Vishnu and his Avatars will illustrate the responsiveness of the region’s earliest-known rulers to Hinduism, as exemplified by their embracing of Vishnu as an ideal model of divine kingship. Rulers dedicated numerous shrines to Vishnu and a selection of the large-scale sculptures from such sanctuaries will be on view.
Shiva’s World will present the cult of Shiva and his family, including Parvati, Ganesha, and Skanda, and the cult of the Shiva-linga as divine protector. A central focus will be the work of Khmer artists, who generated new forms of expressing Shiva’s identity not seen in India.
State Art will explore Buddhist art as an expression of state identity. It will focus on the patronage of the Mon rulers of the Dvaravati kingdom of central Thailand. This section will include some of the most monumental works in the exhibition: several large-scale sandstone standing Buddhas, sacred wheels of the Buddha’s Law, and steles depicting stories from the present and past lives of the Buddha.

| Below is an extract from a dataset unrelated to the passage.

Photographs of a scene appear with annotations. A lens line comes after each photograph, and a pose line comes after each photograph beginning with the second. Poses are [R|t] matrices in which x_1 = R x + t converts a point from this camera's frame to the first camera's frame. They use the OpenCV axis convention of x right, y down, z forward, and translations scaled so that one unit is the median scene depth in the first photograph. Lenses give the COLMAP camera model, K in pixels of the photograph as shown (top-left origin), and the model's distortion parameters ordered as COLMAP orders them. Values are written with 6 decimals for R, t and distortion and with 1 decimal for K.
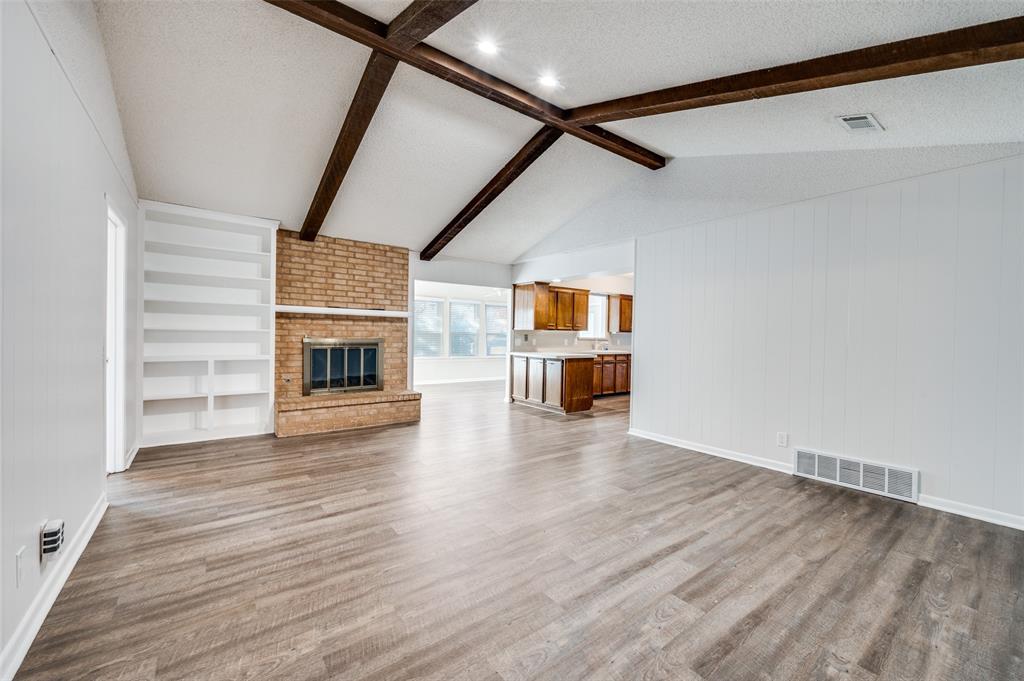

The final section, Savior Cults, will be dedicated to the cult of the Bodhisattva, the Buddhist saviors and their dissemination throughout Southeast Asia. The expression of this tradition outlived its source in India, and its independent evolution is traced through major cult images that share an iconographic language, yet exhibit strong regional styles. The late 8th century also marked the beginning of a new age of Asian internationalism, in which the kingdoms of the region were linked through thriving international trade networks. Religious ideas, rituals, and imagery circulated quickly, unifying the region and integrating it into greater Asia as never before. This was reflected most strongly in the newly emerging, shared visual language in the service of Mahayana Buddhism.